Topik ini adalah lanjutan dari artikel penulis berjudul Filosofi Kimia Koordinasi yang diterbitkan Majalah 1000guru pada edisi April 2016. Pada artikel kali ini, penulis akan memaparkan satu pola untuk menganalisis suatu senyawa koordinasi yang banyak dipublikasikan pada jurnal-jurnal ilmiah terkemuka di dunia. Beberapa referensi menunjukkan adanya fenomena langka atau penemuan baru. Penemuan-penemuan tersebut berskala mikroskopis dan belum secara langsung berdampak nyata bagi perkembangan dunia teknologi. Akan tetapi, penelitian di tingkat lanjut yang sangat masif bukan tidak mungkin akan membawa penemuan tersebut ke ranah makroskopis atau applied chemistry.
Suatu penelitian untuk menginvestigasi struktur senyawa koordinasi memiliki konsep yang sama dengan penelitian ilmiah lainnya. Metode yang digunakan adalah membandingkan senyawa awal (reaktan) dengan senyawa produk (berbentuk kristal). Kemudian, kristal tersebut dikarakterisasi menggunakan beberapa instrumen yang hasilnya dianalisis kembali untuk menentukan rumus kimia yang akurat.
Analisis tambahan kerap dilakukan untuk mengetahui sifat fisika maupun kimia dari suatu senyawa koordinasi. Penelitian bertajuk senyawa koordinasi, khususnya di Coordination Chemistry Laboratory, Osaka University (tempat penulis pernah belajar), tidak menggunakan metode sintesis yang rumit. Namun, analisis kristal tersebut akan melewati rute yang cukup panjang. Dalam artikel ini, penulis akan mengupas salah satu publikasi dari laboratorium tersebut dengan bahasa yang lebih mudah dipahami (tentunya dalam bahasa Indonesia).
Salah satu publikasi yang cukup banyak disitasi berjudul ‘Close Correlation between Metal Oxidation States and Molecular Structures in a Cobalt-Gold Multinuclear Coordination System with Mixed D-Penicillaminate and Tripodal Triphosphine’, oleh Konno dkk. yang diterbitkan di Eur. J. Inorg.
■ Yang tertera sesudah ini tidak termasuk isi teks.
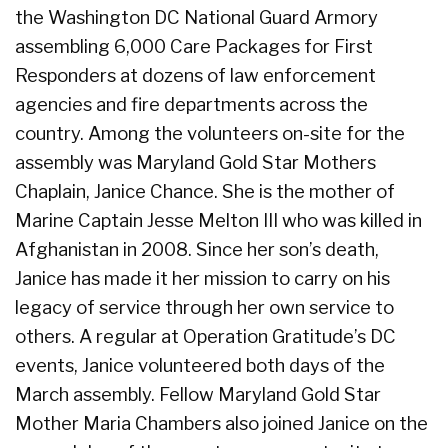
the Washington DC National Guard Armory
assembling 6,000 Care Packages for First
Responders at dozens of law enforcement
agencies and fire departments across the
country. Among the volunteers on-site for the
assembly was Maryland Gold Star Mothers
Chaplain, Janice Chance. She is the mother of
Marine Captain Jesse Melton III who was killed in
Afghanistan in 2008. Since her son’s death,
Janice has made it her mission to carry on his
legacy of service through her own service to
others. A regular at Operation Gratitude’s DC
events, Janice volunteered both days of the
March assembly. Fellow Maryland Gold Star
Mother Maria Chambers also joined Janice on the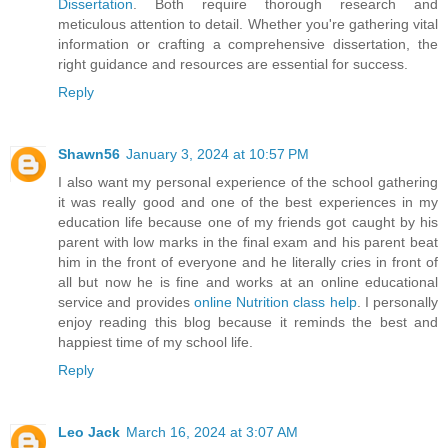
Dissertation
. Both require thorough research and
meticulous attention to detail. Whether you're gathering vital
information or crafting a comprehensive dissertation, the
right guidance and resources are essential for success.
Reply
Shawn56
January 3, 2024 at 10:57 PM
I also want my personal experience of the school gathering
it was really good and one of the best experiences in my
education life because one of my friends got caught by his
parent with low marks in the final exam and his parent beat
him in the front of everyone and he literally cries in front of
all but now he is fine and works at an online educational
service and provides
online Nutrition class help
. I personally
enjoy reading this blog because it reminds the best and
happiest time of my school life.
Reply
Leo Jack
March 16, 2024 at 3:07 AM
Chem. pada tahun 2014. Isi dari penelitian tersebut menitikberatkan pada rute sintesis beberapa senyawa koordinasi yang unik. Senyawa koordinasi biasanya terbentuk antara ion pusat dan ligan, dengan ligan dalam bentuk senyawa organik atau heterosiklik. Namun, alih-alih menggunakan senyawa organik atau heterosiklik, Konno dkk. memperkenalkan penggunaan metalloligan.
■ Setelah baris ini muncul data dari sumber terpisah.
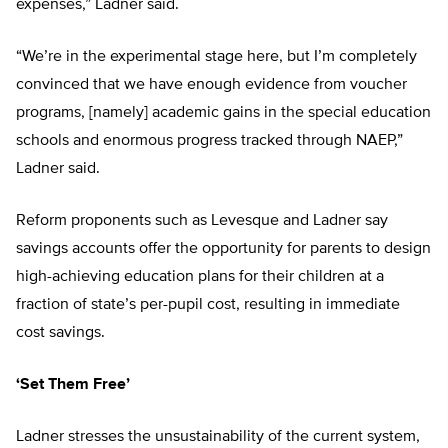
expenses,” Ladner said.
“We’re in the experimental stage here, but I’m completely
convinced that we have enough evidence from voucher
programs, [namely] academic gains in the special education
schools and enormous progress tracked through NAEP,”
Ladner said.
Reform proponents such as Levesque and Ladner say
savings accounts offer the opportunity for parents to design
high-achieving education plans for their children at a
fraction of state’s per-pupil cost, resulting in immediate
cost savings.
‘Set Them Free’
Ladner stresses the unsustainability of the current system,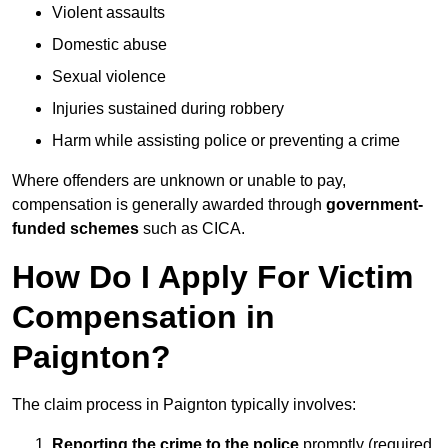
Violent assaults
Domestic abuse
Sexual violence
Injuries sustained during robbery
Harm while assisting police or preventing a crime
Where offenders are unknown or unable to pay,
compensation is generally awarded through
government-
funded schemes
such as CICA.
How Do I Apply For Victim
Compensation in
Paignton?
The claim process in Paignton typically involves:
Reporting the crime to the police
promptly (required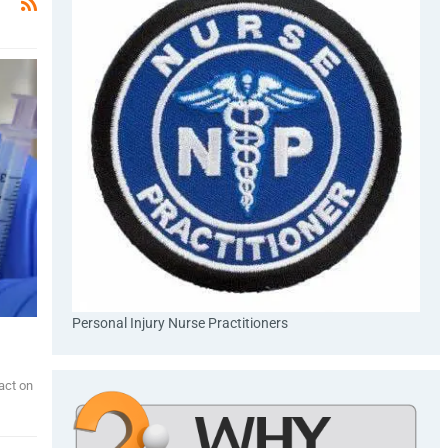
Personal Injury Nurse Practitioners
act on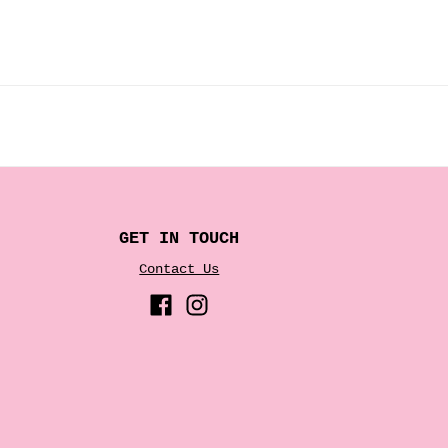
GET IN TOUCH
Contact Us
Definisi metalloligan adalah produk reaksi antara ion logam berbilangan koordinasi rendah (seperti ion Au(I) dan Ag(I) yang mengadopsi geometri planar) dan ligan organik yang memiliki gugus fungsi aktif lebih dari satu (seperti kelompok asam amino, D-penicillaminate (D-pen)). Dari reaksi tersebut, produk berupa metalloligan (bisa juga disebut pula senyawa koordinasi reaktan) menyisakan gugus fungsi kosong yang dapat direaksikan kembali dengan ion pusat lain guna memperoleh senyawa koordinasi yang lebih kompleks. Senyawa metalloligan dalam publikasi Konno dkk. adalah [Au3(tdme)(D-Hpen)3] (tdme = 1,1,1-tris(difenilfosfinometil)etana) yang berperan sebagai salah satu reaktan. Berdasarkan tahapan sintesisnya, metalloligan ini akan dikombinasikan bersama dengan ion Co(II) atau Co(III). Rute sintesis pada publikasi tersebut ditunjukkan pada Gambar 1.
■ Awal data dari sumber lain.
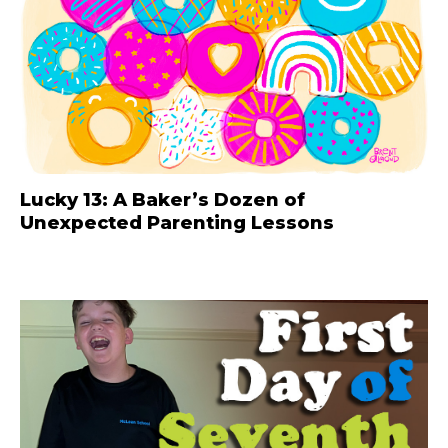
Lucky 13: A Baker’s Dozen of
Unexpected Parenting Lessons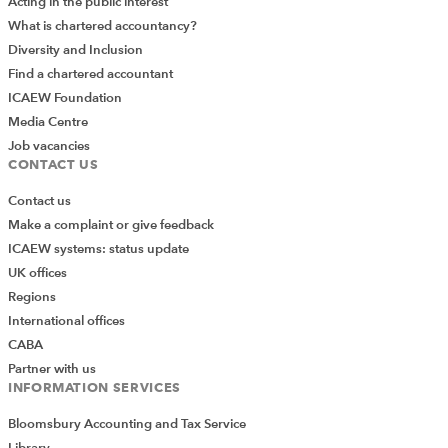
Acting in the public interest
What is chartered accountancy?
Diversity and Inclusion
Find a chartered accountant
ICAEW Foundation
Media Centre
Job vacancies
CONTACT US
Contact us
Make a complaint or give feedback
ICAEW systems: status update
UK offices
Regions
International offices
CABA
Partner with us
INFORMATION SERVICES
Bloomsbury Accounting and Tax Service
Library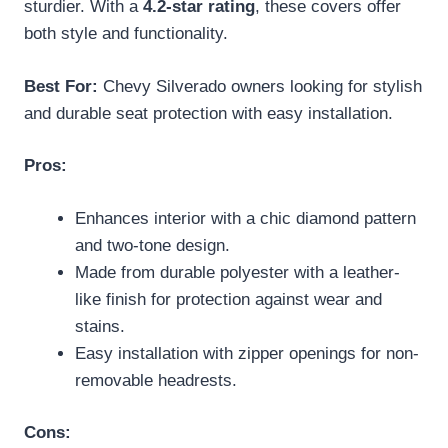
sturdier. With a
4.2-star rating
, these covers offer
both style and functionality.
Best For:
Chevy Silverado owners looking for stylish
and durable seat protection with easy installation.
Pros:
Enhances interior with a chic diamond pattern
and two-tone design.
Made from durable polyester with a leather-
like finish for protection against wear and
stains.
Easy installation with zipper openings for non-
removable headrests.
Cons:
Rute sintesis pada Gambar 1 menunjukkan bahwa reaksi antara metalloligan dan ion Co(II) akan menghasilkan kristal dengan atom pusat gabungan yang tersusun dari 6 ion Au(I) dan 3 ion Co(II), atau disingkat dengan AuI6CoII3 ([2]). Di sisi lain, senyawa koordinasi AuI3CoIII ([3]) terbentuk jika ion Co(III) bereaksi dengan metalloligan. Pada mulanya, hasil tersebut mengindikasikan bahwa reaksi antara metalloligan dan ion Co(II) atau Co(III) akan menghasilkan dua produk dengan struktur molekul yang berbeda. Ternyata, reaksi oksidasi terhadap senyawa AuI6CoII3 ([2]) dengan suatu oksidator kuat (seperti ceric ammonium nitrate atau CAN) akan menghasilkan senyawa AuI6CoIII3 ([2]3+).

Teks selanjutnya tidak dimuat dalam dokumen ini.